Thoreau’s Lectures Before Walden: Lecture 7



LECTURE 7

 

25 March 1845, Tuesday; 7:00 P.M.
Concord, Massachusetts; Unitarian Church, Vestry
“CONCORD RIVER”

 

NARRATIVE OF EVENT: On 25 March 1845, Concord Lyceum secretary George M. Brooks recorded, “A Lecture was delivered this evening by Mr David H. Thoreau of Concord. Subject: Concord river” (MassLyc, p. 160). Thoreau’s was the penultimate lecture in a course of fourteen, the eleventh of which was a controversial presentation on slavery by abolitionist Wendell Phillips in which Thoreau also had a hand. Specifically, when the question of inviting Phillips to speak was considered by Lyceum members, the conservative curators resigned rather than accede to the invitation. They were replaced on 5 March by Ralph Waldo Emerson, Samuel Barrett, and Thoreau. The invitation was immediately delivered and Phillips spoke less than a week later, on 11 March (MassLyc, pp. 159-60).

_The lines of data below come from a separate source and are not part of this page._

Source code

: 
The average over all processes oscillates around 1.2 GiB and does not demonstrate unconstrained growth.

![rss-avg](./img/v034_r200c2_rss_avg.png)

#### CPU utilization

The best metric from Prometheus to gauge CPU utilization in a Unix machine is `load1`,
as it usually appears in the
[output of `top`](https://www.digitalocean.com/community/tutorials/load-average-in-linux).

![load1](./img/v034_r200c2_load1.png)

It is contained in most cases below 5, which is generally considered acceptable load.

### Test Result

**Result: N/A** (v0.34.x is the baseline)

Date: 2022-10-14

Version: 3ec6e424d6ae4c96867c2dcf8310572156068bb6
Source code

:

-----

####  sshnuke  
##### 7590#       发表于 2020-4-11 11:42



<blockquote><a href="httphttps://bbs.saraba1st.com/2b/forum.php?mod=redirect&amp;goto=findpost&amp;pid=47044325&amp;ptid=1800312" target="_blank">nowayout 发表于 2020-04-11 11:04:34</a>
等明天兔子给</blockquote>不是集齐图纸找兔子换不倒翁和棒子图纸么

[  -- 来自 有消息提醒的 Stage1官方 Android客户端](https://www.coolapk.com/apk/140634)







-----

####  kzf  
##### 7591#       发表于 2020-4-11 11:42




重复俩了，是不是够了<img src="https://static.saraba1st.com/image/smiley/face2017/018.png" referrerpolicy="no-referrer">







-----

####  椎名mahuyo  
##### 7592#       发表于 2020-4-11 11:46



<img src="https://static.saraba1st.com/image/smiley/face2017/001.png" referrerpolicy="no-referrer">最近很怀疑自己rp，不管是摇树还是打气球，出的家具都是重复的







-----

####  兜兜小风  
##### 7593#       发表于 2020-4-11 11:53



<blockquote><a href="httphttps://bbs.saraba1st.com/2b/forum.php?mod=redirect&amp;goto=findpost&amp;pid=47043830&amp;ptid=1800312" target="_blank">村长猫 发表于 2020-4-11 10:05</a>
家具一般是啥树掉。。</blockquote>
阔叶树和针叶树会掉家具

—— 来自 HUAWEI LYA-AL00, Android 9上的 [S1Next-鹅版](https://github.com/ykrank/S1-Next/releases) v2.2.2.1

After the Phillips brouhaha, Thoreau’s paean to the Concord River was a lecture that Lyceum members could appreciate, as suggested by the reminiscence that appeared thirty-seven years later in the Concord Freeman (see below).
ADVERTISEMENTS, REVIEWS, AND RESPONSES: On 1 September 1882, the Concord Freeman published an article called “Reminiscences of Thoreau” containing this tribute to Thoreau’s comments on the river, comments purportedly from his 1845 lecture and later incorporated in A Week on the Concord and Merrimack Rivers:

[Thoreau] has many peculiarities and absurd ideas, viewed from our standpoint, but the following apostrophe to the Concord Lyceum will be read and admired by all men hundreds of years hence as today, for the philosophical truths enunciated, the poetic beauty of expression, and its pure naturalness.
 ”I had often stood on the banks of the Concord, watching the lapse of the current, an emblem of all progress, following the same law with the system, with time, and all that is made; the weeds at the bottom gently bending down the stream, shaken by the watery wind, still planted where their seeds had sunk, but ere long to die and go down likewise; the shining pebbles, not yet anxious to better their condition, the chips and weeds, and occasional logs and stems of trees, that floated past, fulfilling their fate, were objects of singular interest to me, and at last I resolved to launch myself on its bosom, and float whither it would bear me.”

DESCRIPTION OF TOPIC: The content of this lecture, the title of which is identical to the title of the first chapter of A Week on the Concord and Merrimack Rivers, apparently consisted of large portions of that first chapter, as well as at least most of the “fish” portions of the second chapter, “Saturday,” of Thoreau’s first book.